Ensuite, parce que ça a obligé le groupe à se positionner musicalement par rapport à cette étiquette honnie même par eux. Avec le temps, Mustang a gommé consciemment, et de plus en plus, cette référence sonore. On le sent sur Memento Mori. Rémi Faure tente des rythmiques plus alambiquées (alors que c’est un comble : c’est lui qui avait endossé le look de punk dans le groupe). La guitare est légèrement descendue dans le mix, les solos sont moins classiques, plus hendrixiens, et les synthés se font de plus en plus de place. « Krautabilly » qu’ils disent maintenant. Alors c’est encore un groupe fifties, Mustang ? Réponds à ça l’étiquette. En fait sur Memento Mori, seuls Perdu mon temps, Pas de Paris, Le vin et Artificier sont directement rattachables à la filiation musicale Mustang “historique ». Johan Gentile aux commandes ? Il y a dans ces titres toutes les composantes fifties et sixties qui faisaient la signature du groupe. Mais même dans ces cas de figure, le groupe vise la surf musique, le garage : plus que les hot rods, les vibes ; la vague plutôt que le 4/4 rock basique. Bon ils le font bien, et ces titres là sont aussi parfaits pour accompagner votre petit jogging dans un périmètre de 10 km Covid qu’à siffloter sous la douche. Ben quoi ? En 2021, on a que ça à foutre, de toutes façon.
Enfin, parce que le rôle d’éternels outsiders laisse des traces jusque dans l’écriture. Memento mori est un album relativement sombre, dans ses textes pourtant ciselés et dans la simplicité du vocabulaire, marque de fabrique de Felzine. Y passent pêle-mêle, l’honnêteté (musicale ?), les fils de, les connards médiatiques (mention spéciale aux uppercuts de dissident), l’entêtement dans un style musical qui ne rend pas la célébrité douce et sans doute pécuniairement avantageuse, la course au chèque de pôle emploi, les gens qui disparaissent avec leurs rêves et leurs rancœurs, et l’ivresse qui atteint la poésie de la nostalgie. Felzine est très fort en texte, pour faire sonner le français à l’américaine. Preuve quand il traduit Hank Williams (maison sur la colline), on dirait du Mustang.
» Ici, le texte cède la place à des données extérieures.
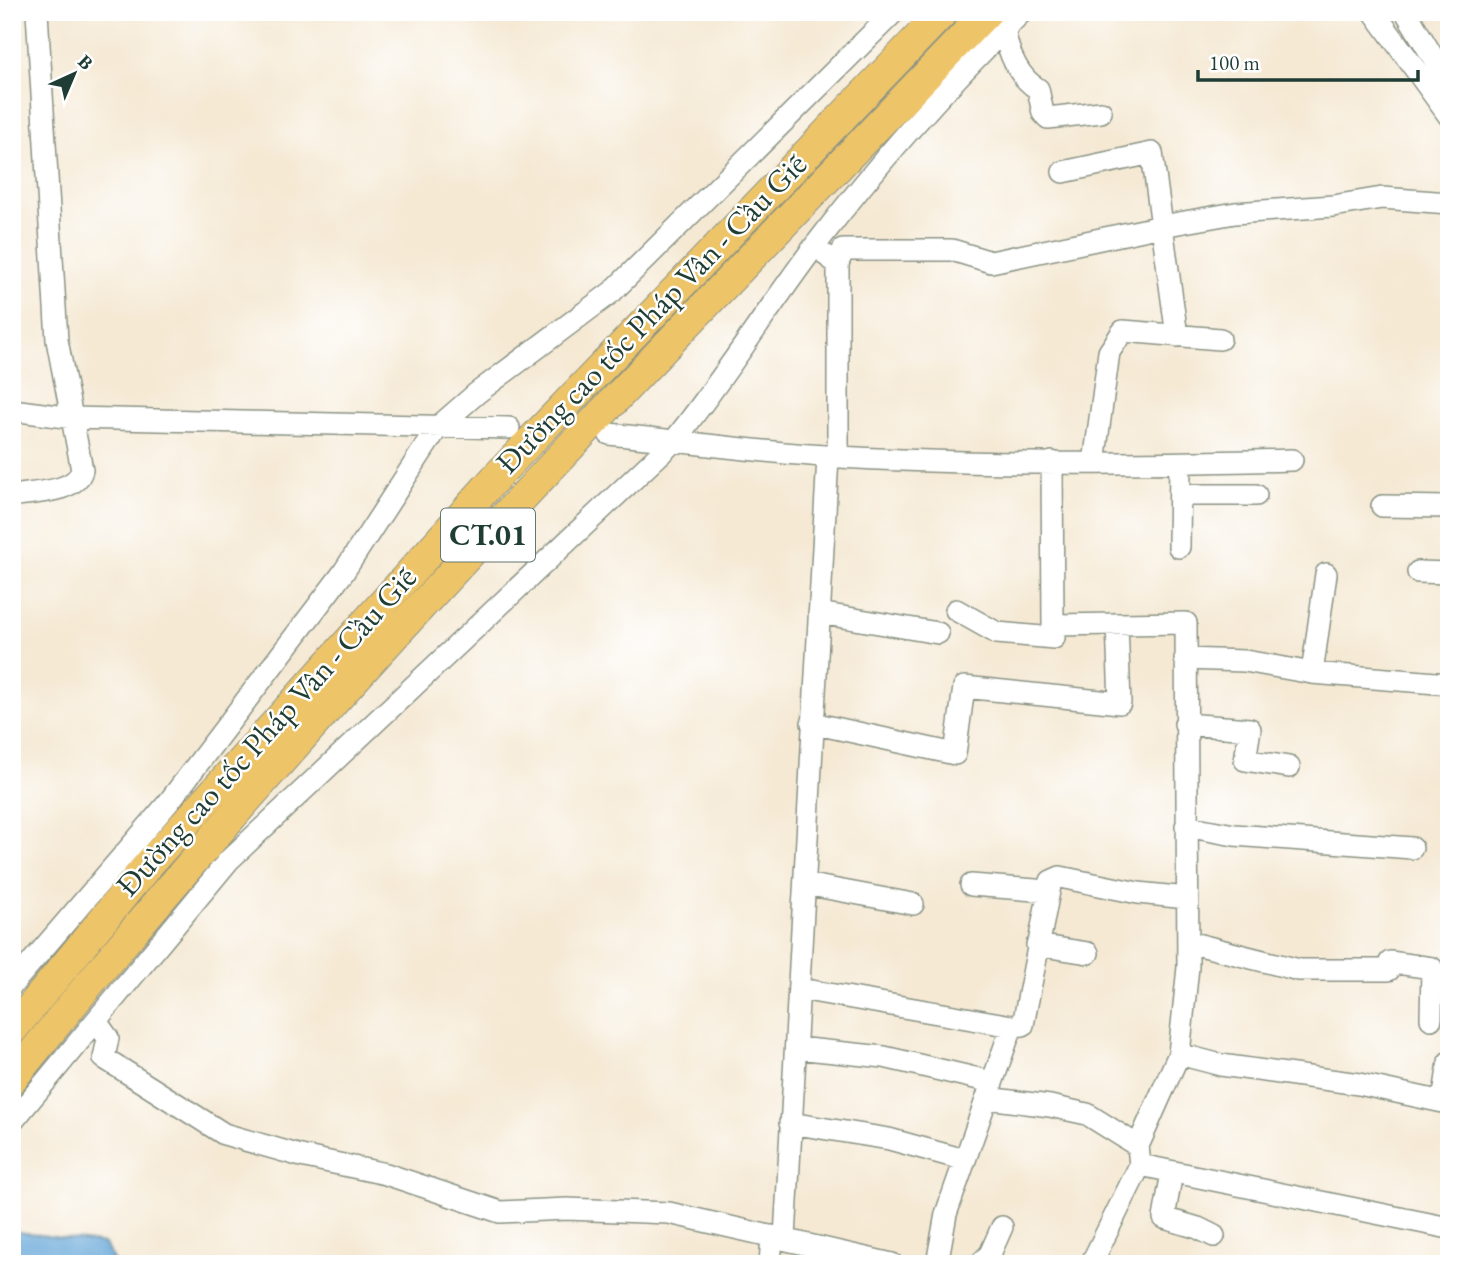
<svg xmlns="http://www.w3.org/2000/svg" width="1461" height="1276" font-family="'EB Garamond',serif">
<rect width="100%" height="100%" fill="#fff"/>
<filter id="ink" filterUnits="userSpaceOnUse"><feTurbulence type="fractalNoise" baseFrequency=".0143" numOctaves="2"/><feDisplacementMap in="SourceGraphic" scale="14" xChannelSelector="R" yChannelSelector="G"/><feConvolveMatrix kernelMatrix="1 2 1 2 8 2 1 2 1" color-interpolation-filters="sRGB"/></filter>
<filter id="wash" filterUnits="userSpaceOnUse"><feTurbulence type="fractalNoise" baseFrequency=".00686" numOctaves="4" result="noise"/><feDisplacementMap in="SourceGraphic" scale="28" xChannelSelector="R" yChannelSelector="G"/><feGaussianBlur stdDeviation="1.57" result="paint"/><feColorMatrix in="noise" values="0 0 0 0 0 0 0 0 0 0 0 0 0 0 0 0 0 1.4 0 .05"/><feComposite in="paint" operator="in"/></filter>
<g filter="url(#wash)">
<rect width="100%" height="100%" fill="#f5e9d4"/>
<path fill="#63a5d7" stroke="#417186" stroke-width="2" d="M12 1231 105 1244 115 1264H12Z"/>
</g>
<g filter="url(#ink)">
<g fill="none" stroke-linecap="round" stroke-linejoin="round">
<g stroke="#8a9384" stroke-width="24">
<path id="minor" d="M1374 12 1449 116
M1406 12 1449 84
M1004 29C1008 52 1018 77 1038 89L1043 113 1048 118 1101 112
M1063 172 1152 153 1162 226 1235 213 1333 206 1382 198 1449 203
M827 256 838 264V457
M838 264 843 250H952L991 262 1162 226 1177 336
M12 410 73 418 509 428
M609 434C681 441 753 452 825 456 980 466 1137 464 1292 460
M1052 462 1053 625
M1094 463 1109 352 1123 331 1220 339
M1180 495H1256
M12 496C33 492 76 493 82 470L57 340 37 12
M1382 506 1449 507
M1179 547 1180 463
M1418 572 1449 573
M956 610 997 633 1054 638 1053 625 1186 623 1188 967 1179 1054 1138 1146 1140 1165 1091 1264
M819 613 938 633
M1185 659 1245 661 1312 673 1449 684
M1312 673 1326 574
M812 723 955 754 964 687 1120 703 1117 624
M1185 724 1250 729 1245 760 1289 767
M1186 826 1234 835 1412 848
M805 884 913 904
M971 885 1048 891
M1188 942 1299 970H1389L1390 962 1432 968 1431 1019
M1037 945 1088 953
M12 985 168 803 343 573 438 427 477 393 612 292 894 12
M800 989 1012 1026 1023 1025 1051 881 1060 877 1138 893 1187 898
M96 1021 108 1038 104 1058 224 1134 301 1156 386 1174 500 1212 567 1209 669 1213 892 1264
M796 1048 884 1057 992 1082
M1179 1054 1221 1065 1359 1084 1443 1102 1449 1062
M987 1098 1050 1106 1087 1114 1138 1146
M12 1122 229 860 674 441C725 377 766 311 814 247 877 164 947 85 1022 12
M790 1123 889 1139 965 1160
M1140 1165 1449 1228
M1172 1172 1164 1218 1198 1228 1214 1236
M785 1238 828 457
M770 1264 772 1236
M937 1264 946 1214 1012 1026
M980 1264 990 1254 1002 1227"/>
</g>
<g stroke="#8a9384" stroke-width="32">
<path id="highway" d="M12 1030 148 865 499 474 943 12
M12 1079C313 702 654 360 987 12"/>
</g>
<use href="#minor" stroke="#fff" stroke-width="21"/>
<use href="#highway" stroke="#eec469" stroke-width="30"/>
</g>
</g>
<g text-anchor="middle" stroke-width="5" stroke-linejoin="round" paint-order="stroke">
<rect fill="#fff" stroke="#627771" stroke-width="2" x="441" y="508.5" width="94" height="53" rx="5"/>
<g font-size="30" font-weight="bold" fill="#1f3d34">
<text x="488" y="545">CT.01</text>
</g>
<g font-size="32" fill="#1f3d34" stroke="#fff">
<text transform="translate(651 313) rotate(-46)" y="11">Đường cao tốc Pháp Vân - Cầu Giẽ</text>
<text transform="translate(266 731) rotate(-48)" y="11">Đường cao tốc Pháp Vân - Cầu Giẽ</text>
</g>
</g>
<rect width="1461" height="1276" fill="none" stroke="#fff" stroke-width="42"/>
<g transform="translate(74 74) rotate(44)" stroke="#ffffff" stroke-width="5" paint-order="stroke">
<path d="M0-5L12 26L0 18L-12 26Z" fill="#1f3d34"/>
<text y="-10" font-size="19" font-weight="bold" text-anchor="middle" fill="#1f3d34">B</text>
</g>
<path d="M1198 70v10h220v-10" fill="none" stroke="#1f3d34" stroke-width="3.5"/>
<text x="1209" y="70" font-size="21" fill="#1f3d34" stroke="#ffffff" stroke-width="5" paint-order="stroke">100 m</text>
</svg>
J’aime toujours son vibrato, et cette capacité à aller chercher les notes plus aiguës en partant du grave. Comme Elvis, Bo Didley et… Dick Rivers.
De mon côté, je reste fan. Je ne me refais pas. J’admets pourtant qu’il m’a fallu plusieurs écoutes pour comprendre que le côté moins “immédiat” de l’album n’est en fait pas désagréable, ni une preuve d’essoufflement artistique, mais un changement dans l’appréhension artistique du groupe ; que le synthé n’est pas qu’un camouflage de références, mais une manière d’enrichir musicalement les morceaux où je recherchais initialement la pop immédiate, basique, quasi yé-yé. Et que je peux passer plusieurs écoutes sans faire gaffe aux paroles. Pas cher de la nuit, par exemple, n’aurait musicalement pas dépareillé dans le catalogue Lithium de la fin des 90’s.
Une belle livraison de circonstance. Qui s’adapte bien à la période un peu morose que nous vivons, sans contact social, sans concerts…. Grisaille que Mustang arrive à transcender dans son premier album depuis 6 ans. Moi je vous aime les gars. Et j’ai toujours préféré le Puy de Sancy à la butte aux cailles.